Red Hat: Acquires for speed and specialized expertise.
Teamworks: Starts with customer needs, builds only when market gaps persist.
LabCorp: Let field teams drive innovation, leading to their “Egg McMuffin” success, a pictorial blood draw system developed by the field team, not corporate IT, that cut error rates by 97% in the first month.
Innovation Tactics to Try
Several speakers shared exercises they use to reveal blind spots:
“What if budget doubled?” - reveals vision and priorities
“What if budget cut in half?” - forces true prioritization
“What if customers said you’re irreplaceable?” - identifies core value
These constraint-based prompts help companies discover both their vision and non-negotiables.
Partnership and Ecosystem Strategy
The final takeaway was one that deeply resonates with the Tweener community: no one can do everything in AI. Partnerships are the only scalable path forward.

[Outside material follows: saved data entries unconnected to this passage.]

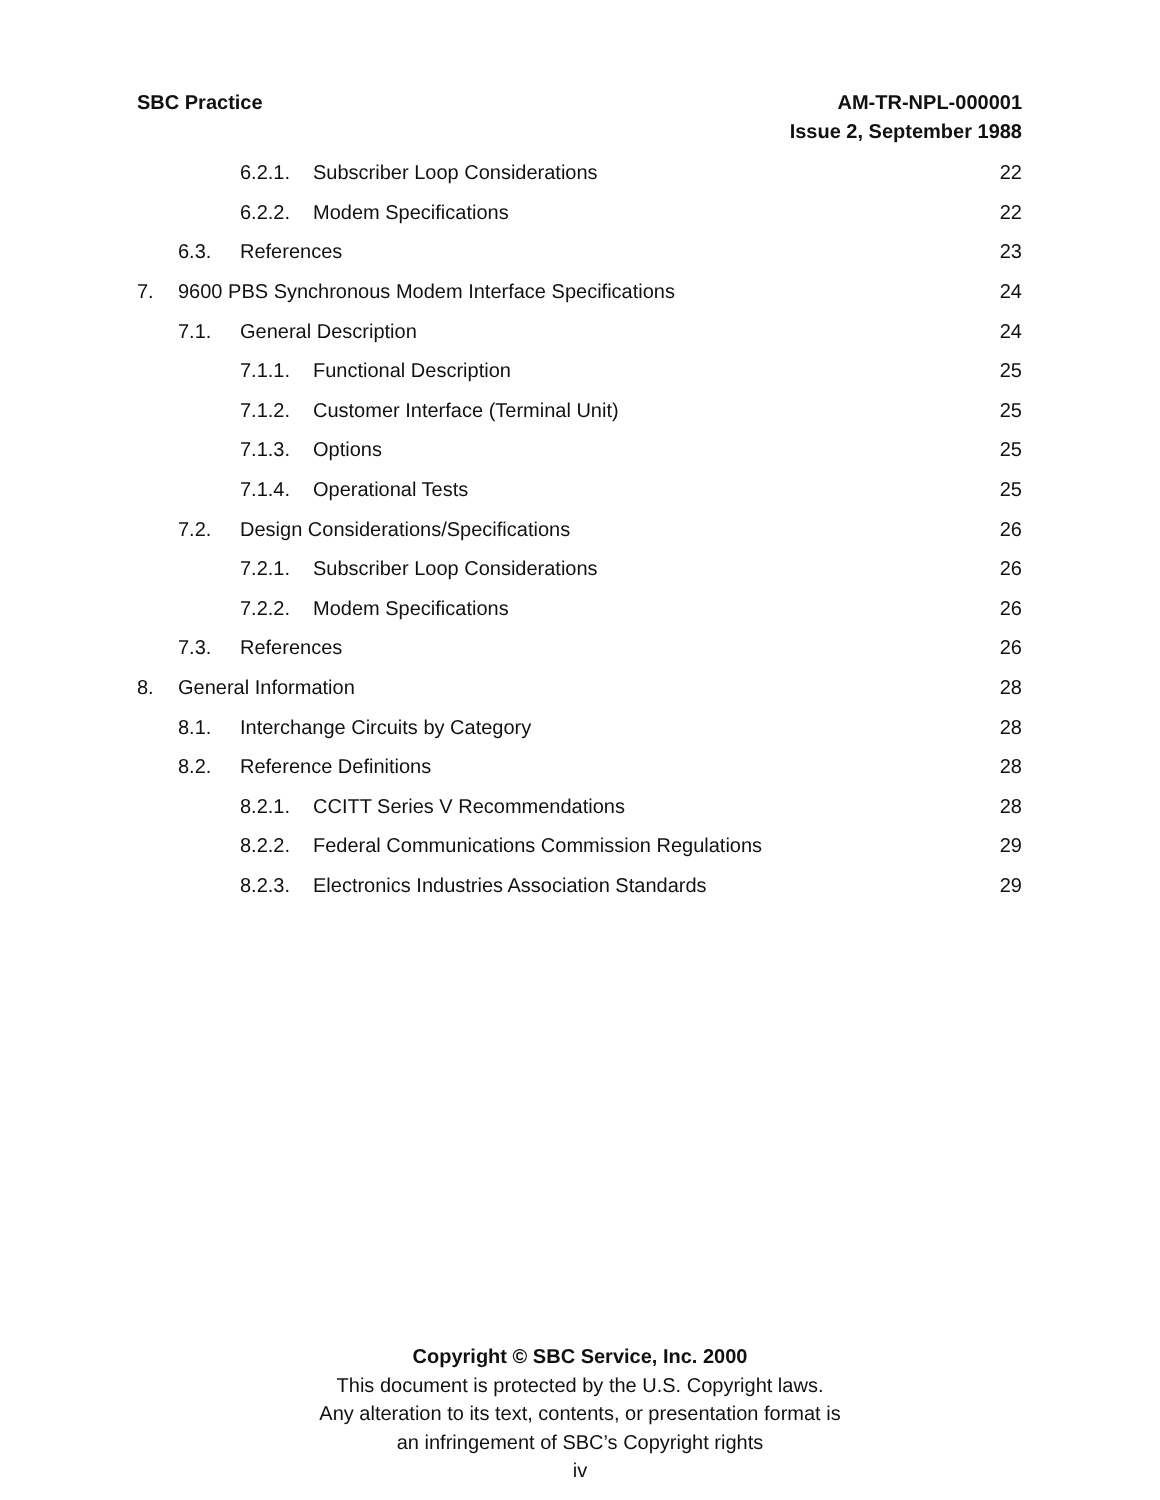SBC Practice AM-TR-NPL-000001
Issue 2, September 1988
6.2.1. Subscriber Loop Considerations
22
6.2.2. Modem Specifications 22
6.3. References 23
7. 9600 PBS Synchronous Modem Interface Specifications
24
7.1. General Description 24
7.1.1. Functional Description 25
7.1.2. Customer Interface (Terminal Unit)
25
7.1.3. Options 25
7.1.4. Operational Tests 25
7.2. Design Considerations/Specifications
26
7.2.1. Subscriber Loop Considerations
26
7.2.2. Modem Specifications 26
7.3. References 26
8. General Information 28
8.1. Interchange Circuits by Category
28
8.2. Reference Definitions 28
8.2.1. CCITT Series V Recommendations
28
8.2.2. Federal Communications Commission Regulations
29
8.2.3. Electronics Industries Association Standards
29
Copyright © SBC Service, Inc. 2000
This document is protected by the U.S. Copyright laws.
Any alteration to its text, contents, or presentation format is
an infringement of SBC’s Copyright rights
iv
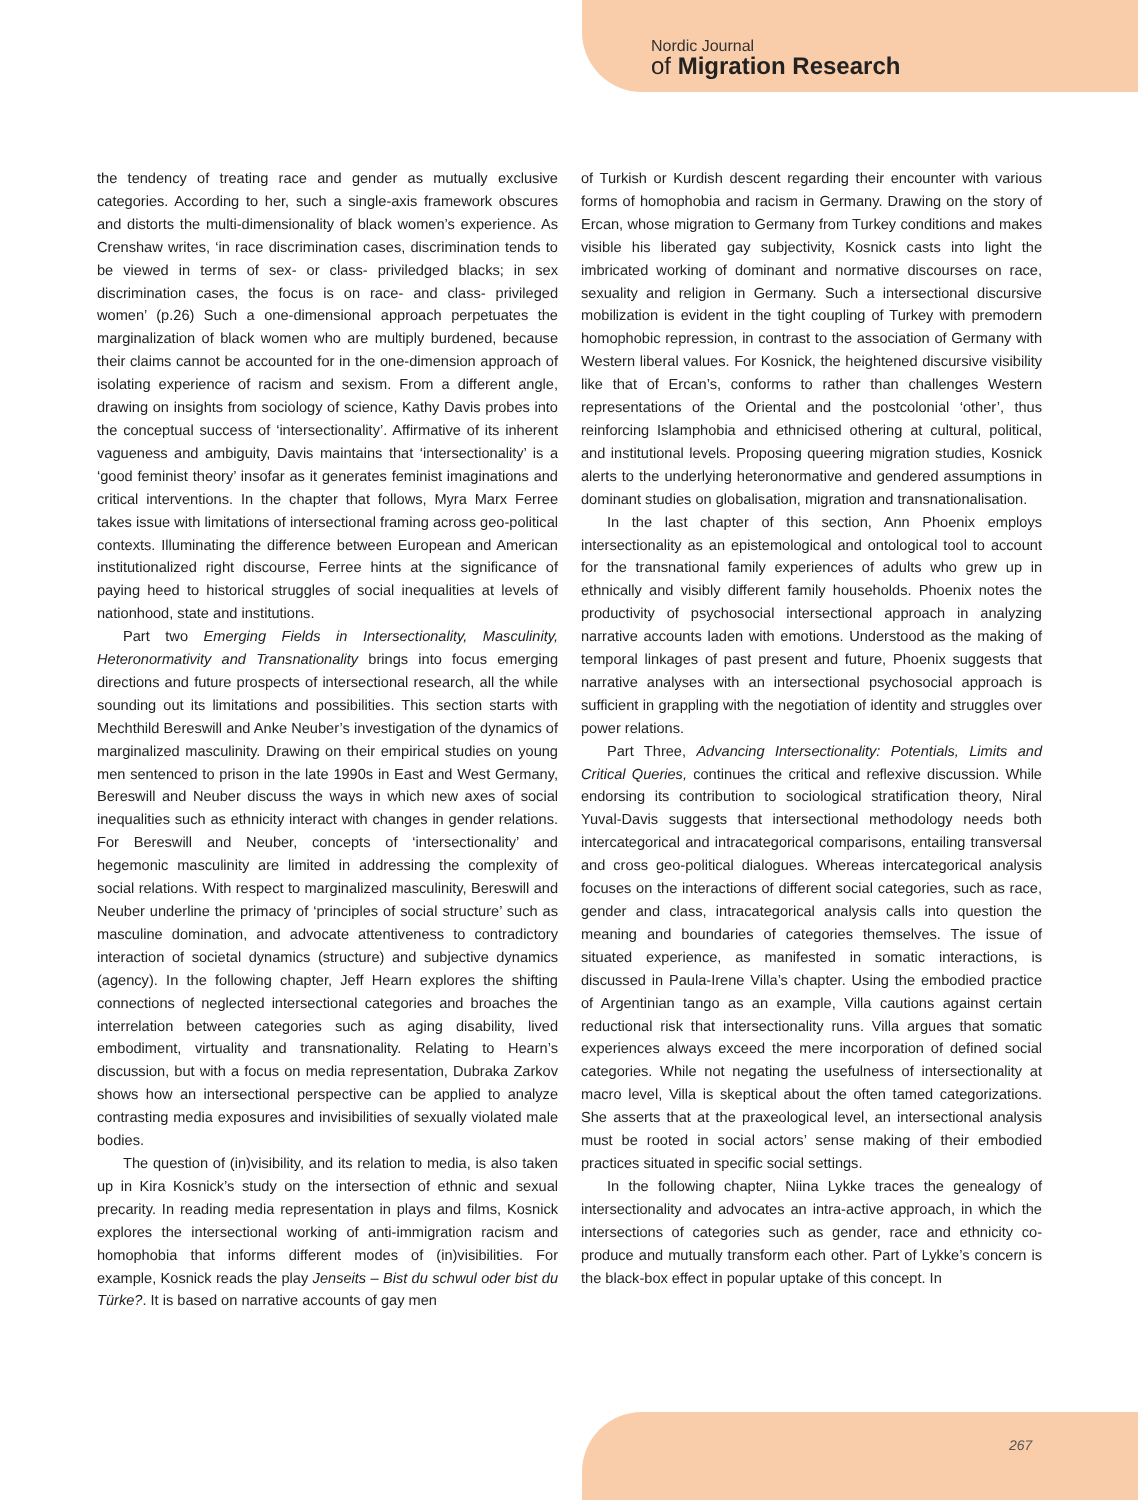Nordic Journal
of Migration Research
the tendency of treating race and gender as mutually exclusive categories. According to her, such a single-axis framework obscures and distorts the multi-dimensionality of black women’s experience. As Crenshaw writes, ‘in race discrimination cases, discrimination tends to be viewed in terms of sex- or class- priviledged blacks; in sex discrimination cases, the focus is on race- and class- privileged women’ (p.26) Such a one-dimensional approach perpetuates the marginalization of black women who are multiply burdened, because their claims cannot be accounted for in the one-dimension approach of isolating experience of racism and sexism. From a different angle, drawing on insights from sociology of science, Kathy Davis probes into the conceptual success of ‘intersectionality’. Affirmative of its inherent vagueness and ambiguity, Davis maintains that ‘intersectionality’ is a ‘good feminist theory’ insofar as it generates feminist imaginations and critical interventions. In the chapter that follows, Myra Marx Ferree takes issue with limitations of intersectional framing across geo-political contexts. Illuminating the difference between European and American institutionalized right discourse, Ferree hints at the significance of paying heed to historical struggles of social inequalities at levels of nationhood, state and institutions.
Part two Emerging Fields in Intersectionality, Masculinity, Heteronormativity and Transnationality brings into focus emerging directions and future prospects of intersectional research, all the while sounding out its limitations and possibilities. This section starts with Mechthild Bereswill and Anke Neuber’s investigation of the dynamics of marginalized masculinity. Drawing on their empirical studies on young men sentenced to prison in the late 1990s in East and West Germany, Bereswill and Neuber discuss the ways in which new axes of social inequalities such as ethnicity interact with changes in gender relations. For Bereswill and Neuber, concepts of ‘intersectionality’ and hegemonic masculinity are limited in addressing the complexity of social relations. With respect to marginalized masculinity, Bereswill and Neuber underline the primacy of ‘principles of social structure’ such as masculine domination, and advocate attentiveness to contradictory interaction of societal dynamics (structure) and subjective dynamics (agency). In the following chapter, Jeff Hearn explores the shifting connections of neglected intersectional categories and broaches the interrelation between categories such as aging disability, lived embodiment, virtuality and transnationality. Relating to Hearn’s discussion, but with a focus on media representation, Dubraka Zarkov shows how an intersectional perspective can be applied to analyze contrasting media exposures and invisibilities of sexually violated male bodies.
The question of (in)visibility, and its relation to media, is also taken up in Kira Kosnick’s study on the intersection of ethnic and sexual precarity. In reading media representation in plays and films, Kosnick explores the intersectional working of anti-immigration racism and homophobia that informs different modes of (in)visibilities. For example, Kosnick reads the play Jenseits – Bist du schwul oder bist du Türke?. It is based on narrative accounts of gay men
of Turkish or Kurdish descent regarding their encounter with various forms of homophobia and racism in Germany. Drawing on the story of Ercan, whose migration to Germany from Turkey conditions and makes visible his liberated gay subjectivity, Kosnick casts into light the imbricated working of dominant and normative discourses on race, sexuality and religion in Germany. Such a intersectional discursive mobilization is evident in the tight coupling of Turkey with premodern homophobic repression, in contrast to the association of Germany with Western liberal values. For Kosnick, the heightened discursive visibility like that of Ercan’s, conforms to rather than challenges Western representations of the Oriental and the postcolonial ‘other’, thus reinforcing Islamphobia and ethnicised othering at cultural, political, and institutional levels. Proposing queering migration studies, Kosnick alerts to the underlying heteronormative and gendered assumptions in dominant studies on globalisation, migration and transnationalisation.
In the last chapter of this section, Ann Phoenix employs intersectionality as an epistemological and ontological tool to account for the transnational family experiences of adults who grew up in ethnically and visibly different family households. Phoenix notes the productivity of psychosocial intersectional approach in analyzing narrative accounts laden with emotions. Understood as the making of temporal linkages of past present and future, Phoenix suggests that narrative analyses with an intersectional psychosocial approach is sufficient in grappling with the negotiation of identity and struggles over power relations.
Part Three, Advancing Intersectionality: Potentials, Limits and Critical Queries, continues the critical and reflexive discussion. While endorsing its contribution to sociological stratification theory, Niral Yuval-Davis suggests that intersectional methodology needs both intercategorical and intracategorical comparisons, entailing transversal and cross geo-political dialogues. Whereas intercategorical analysis focuses on the interactions of different social categories, such as race, gender and class, intracategorical analysis calls into question the meaning and boundaries of categories themselves. The issue of situated experience, as manifested in somatic interactions, is discussed in Paula-Irene Villa’s chapter. Using the embodied practice of Argentinian tango as an example, Villa cautions against certain reductional risk that intersectionality runs. Villa argues that somatic experiences always exceed the mere incorporation of defined social categories. While not negating the usefulness of intersectionality at macro level, Villa is skeptical about the often tamed categorizations. She asserts that at the praxeological level, an intersectional analysis must be rooted in social actors’ sense making of their embodied practices situated in specific social settings.
In the following chapter, Niina Lykke traces the genealogy of intersectionality and advocates an intra-active approach, in which the intersections of categories such as gender, race and ethnicity co-produce and mutually transform each other. Part of Lykke’s concern is the black-box effect in popular uptake of this concept. In
267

Whether it’s open-source ecosystems, university collaborations, or local founder networks, the future of innovation in the Triangle will hinge on shared purpose and cross-company collaboration.
Closing Reflections
From automation frameworks to cultural blueprints, the Bank of America Triangle Innovation Summit highlighted what makes this region special: a willingness to adapt, collaborate, and experiment together.
As one panelist put it, “The Triangle’s advantage isn’t just talent or capital. It’s the connective tissue between them.”